Internships are a great avenue to gain work experience and useful skills for undergraduates and graduates in their profession. A lot of organisations also run internship programmes in order to vet and train potential employees. Although most good student internships do not translate to full-time or permanent employment in most cases, as they only last for a fixed period of time, the application process is often the same. Applicants for internships are also – like prospective employees – required to have certain qualifications, submit applications, and scale through one or several interview stages.
Every year various organisations – public and privately run – put out offers in newspapers, magazines, and on the internet, calling qualified candidates to apply for their roles. The competition among the applicants is often intense. To increase your chances of landing the role, especially if it’s a popular international student internship, there are certain things you should look out for.

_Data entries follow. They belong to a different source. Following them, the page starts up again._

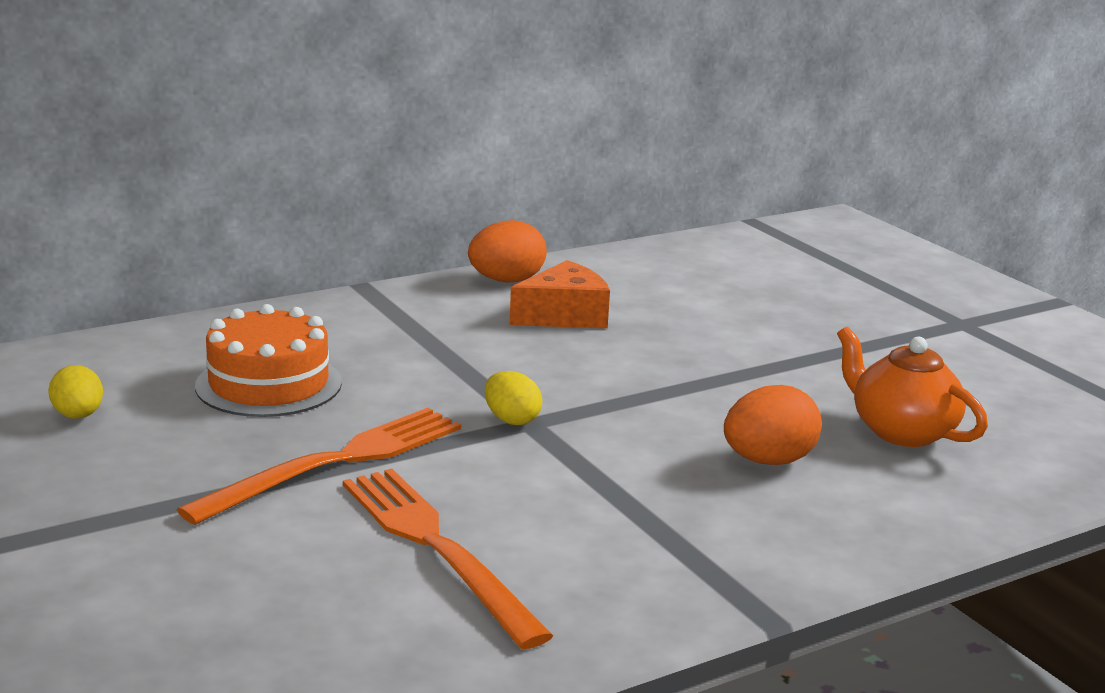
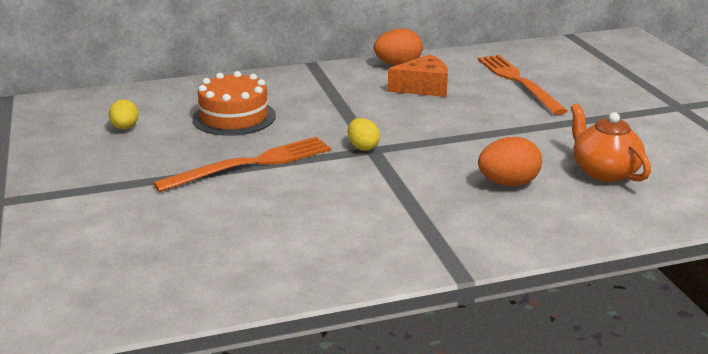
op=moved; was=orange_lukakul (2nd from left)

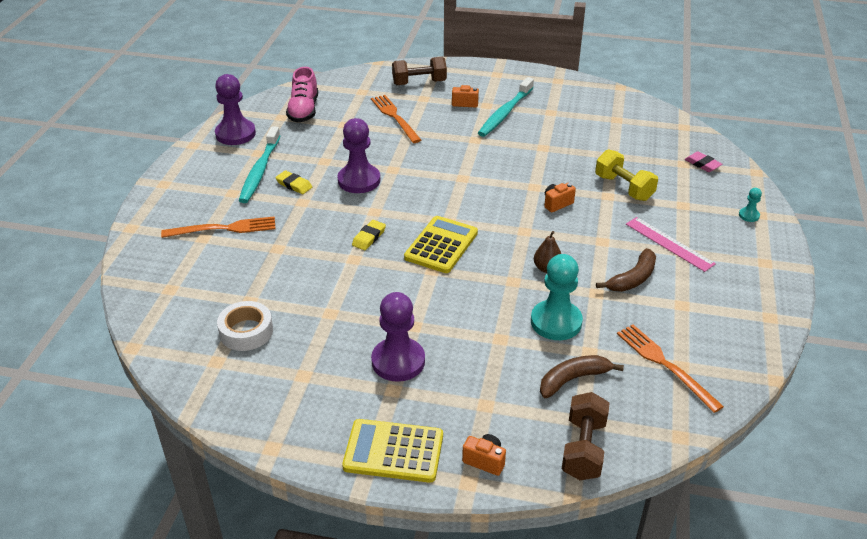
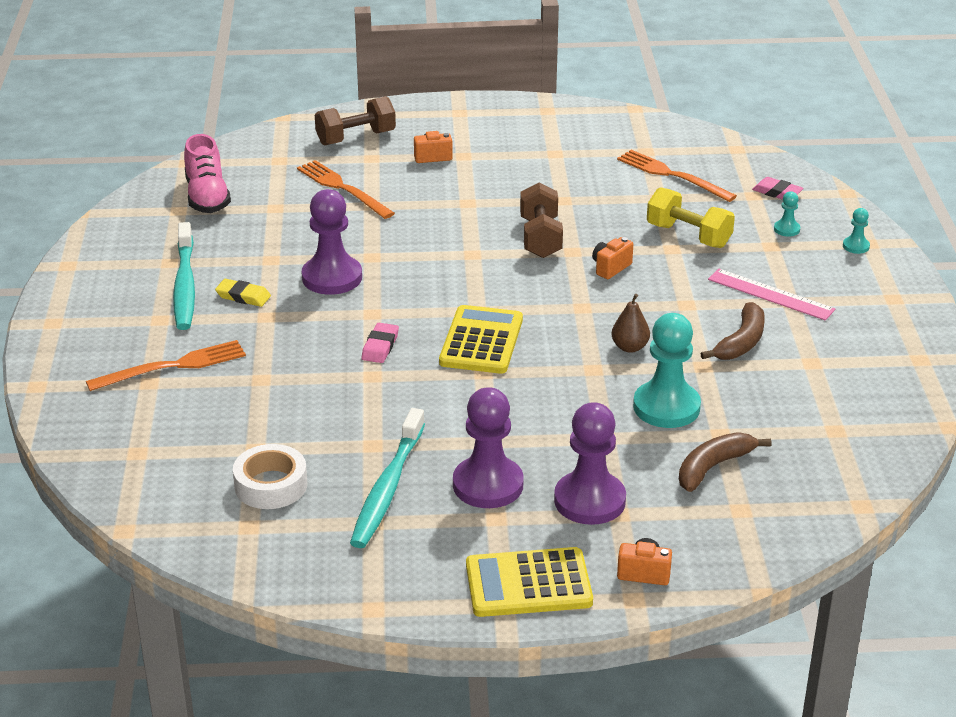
op=moved; was=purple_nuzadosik (1st from left in the first image); now=purple_nuzadosik (3rd from left)
op=moved; was=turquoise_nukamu (2nd from left)
op=recoloured; was=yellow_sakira (2nd from left); now=pink_sakira (1st from left)
op=moved; was=orange_lukakul (3rd from left)
op=moved; was=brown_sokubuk (2nd from left)
op=added; now=turquoise_nuzadosik (2nd from left)

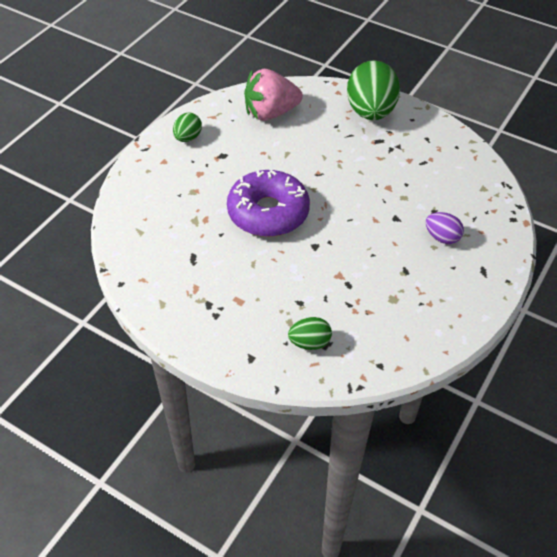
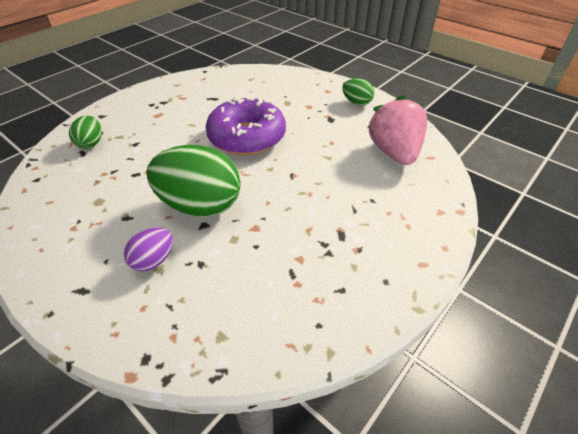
op=moved; was=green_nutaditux (3rd from left in the first image); now=green_nutaditux (2nd from left)

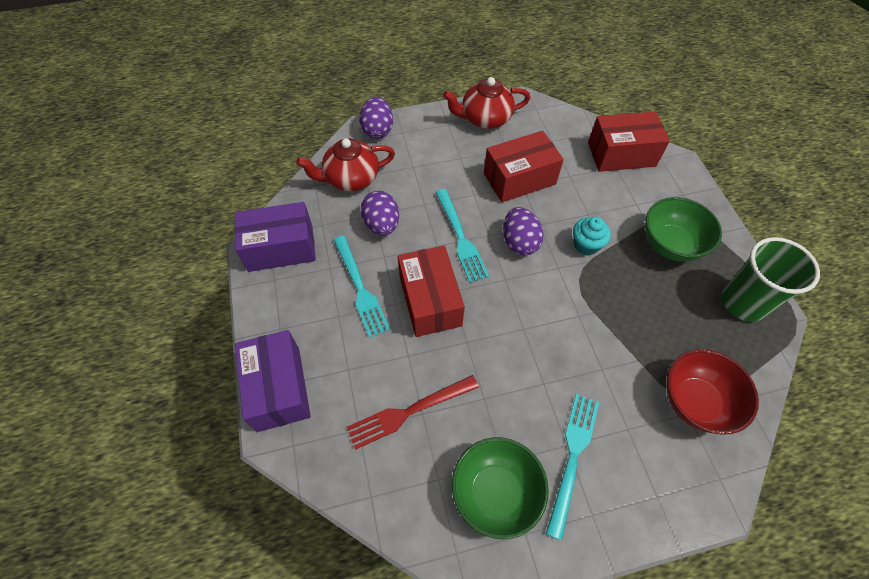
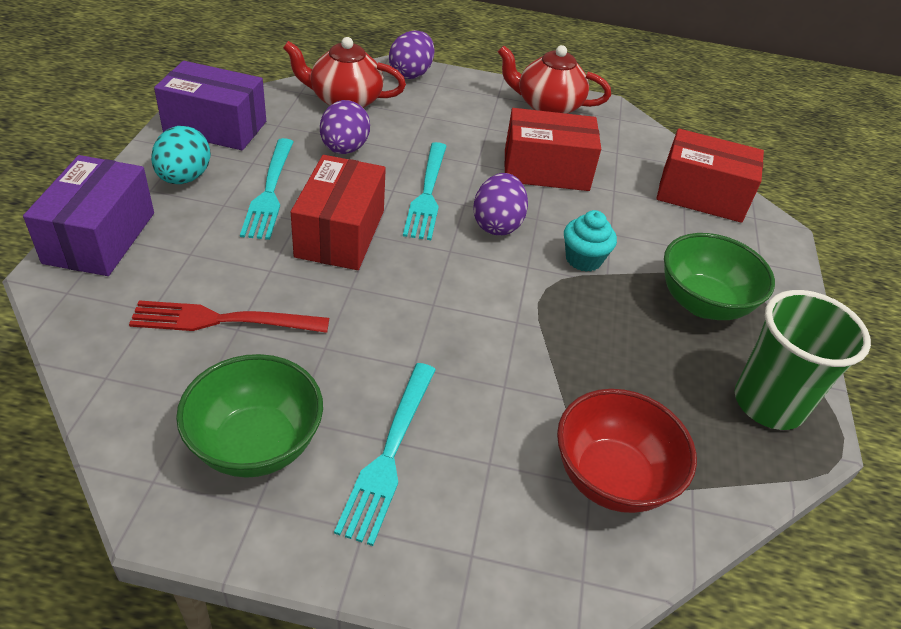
op=turned; was=turquoise_lukakul (3rd from left in the first image); clockwise=150
op=added; now=turquoise_nutaditux

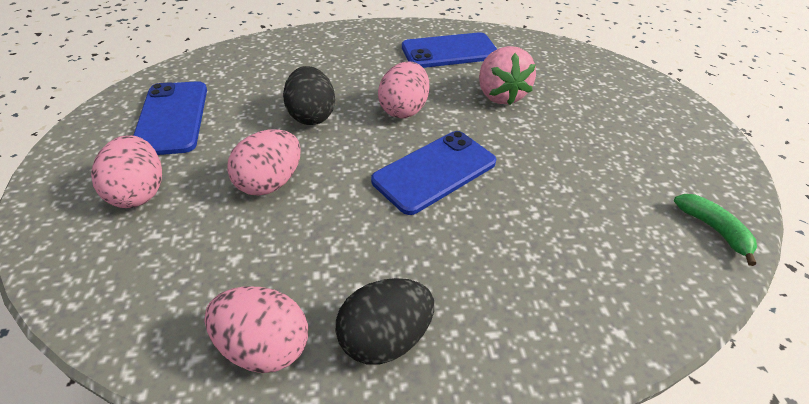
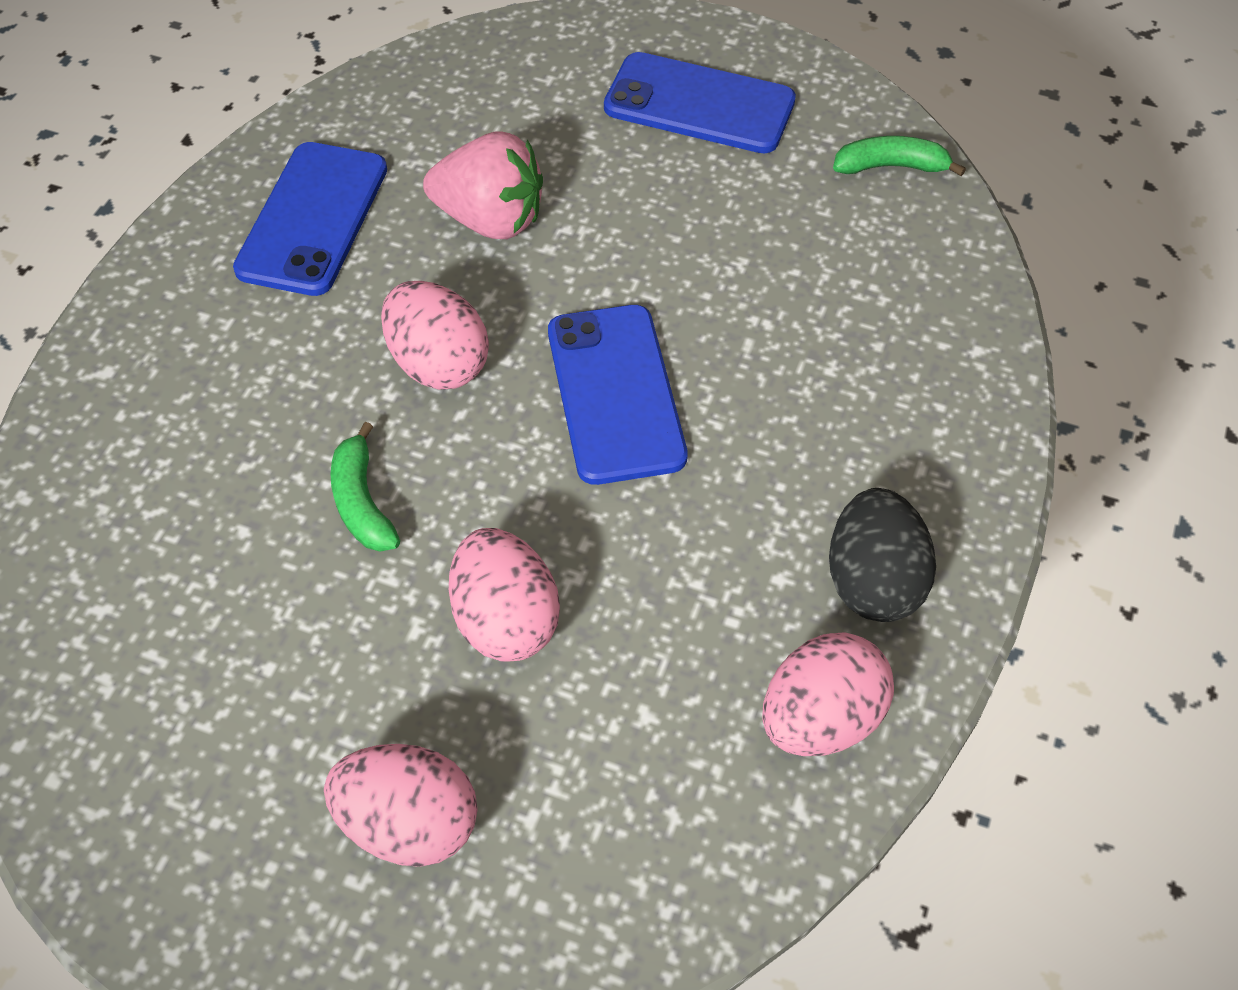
op=replaced; was=black_nutaditux (1st from left); now=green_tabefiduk (1st from left)
op=moved; was=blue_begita (1st from left in the first image); now=blue_begita (3rd from left)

Here are three things you should remember when considering an internship
- Be Aware
The first step to even have a shot at getting an internship, is being cognisant. Getting a coveted internship at your dream organisation requires some action and intention on your part. Do some research in order to find out when your target organisation makes a call for applications. For instance, the World Bank Group runs a number of internships and career programmes such as the Young Professionals Programme, the Saudi Recruitment Programme, the World Bank Group Analyst Programme and the Recruitment Drive for MNA Fellows Programme: the application cycle for each programme is stated on the World Bank Group’s website. Also, you can find out the prerequisites for the internship roles you intend to apply for, at least a year before you even apply – to give yourself an opportunity to acquire skills or qualifications needed for the role. These skills can range from practical tools such as Photoshop – to having specific professional work experience in team management.
- Prepare a Standard Résumé and Cover Letter
Organisations do not interview all applicants. Instead, they sort through their pile of résumés and cover letters and then select the applicants that they think deserve an interview. These two documents are what will shape the organisation’s first impression of applicants. Serious candidates will ensure that their résumés are ATS (Applicants Tracking System) compliant. An applicant tracking system involves the use of artificial intelligence to scour through a heap of digital résumés for choosing the ones that are standard. In recent times most organisations have adopted ATS in their recruitment process. If you want your résumé to be ATS compliant you must avoid the following: graphics, icons, symbols, photos, hyperlinks, quotation marks, long vertical lines, horizontal lines, graphs, text boxes and font sizes less than 11 points. To be on the safe side when it comes to the type of fonts, stick to Times New Roman. Also, send your résumé in pdf format to obviate a loss of alignment.
While your résumé is the means through which you reveal your skill set, work experience and educational qualifications, your cover letter allows you to showcase your enthusiasm and ability to thrive in the role you are applying for. A good cover letter ought to be concise. It should be addressed to the hiring manager or any other designated person for the purpose of the application, and should have not more than four paragraphs. The first paragraph should clearly state the role you are applying for and your personal and professional attributes making you a suitable candidate. The second paragraph should mention the hard and transferable skills that you possess that will enable you perform the role.
The third paragraph should contain features of the organisation that attract you to it and what you will do to add value to it.
The fourth paragraph should contain your conclusion: thank the reader for their time and state that you are enclosing a résumé for their consideration. Do not forget to sign, state your full name, email address and LinkedIn URL – if you have one.
- Prepare Thoroughly for the Interview
Before an interview here are a couple of questions you should prepare appropriate answers for. For example,
- “Why did you apply for the role?”
- “Why do you want to want to intern at this organisation?”
- “In what ways will you add value to the organisation?”
It’s also important that you know the content of your résumé, have a reasonable salary expectation and have one or two questions to ask the interviewers.
The following things cannot be stressed enough: dress appropriately, be punctual, be polite, sit upright, know crucial details about the organisation, and maintain eye contact throughout the interview.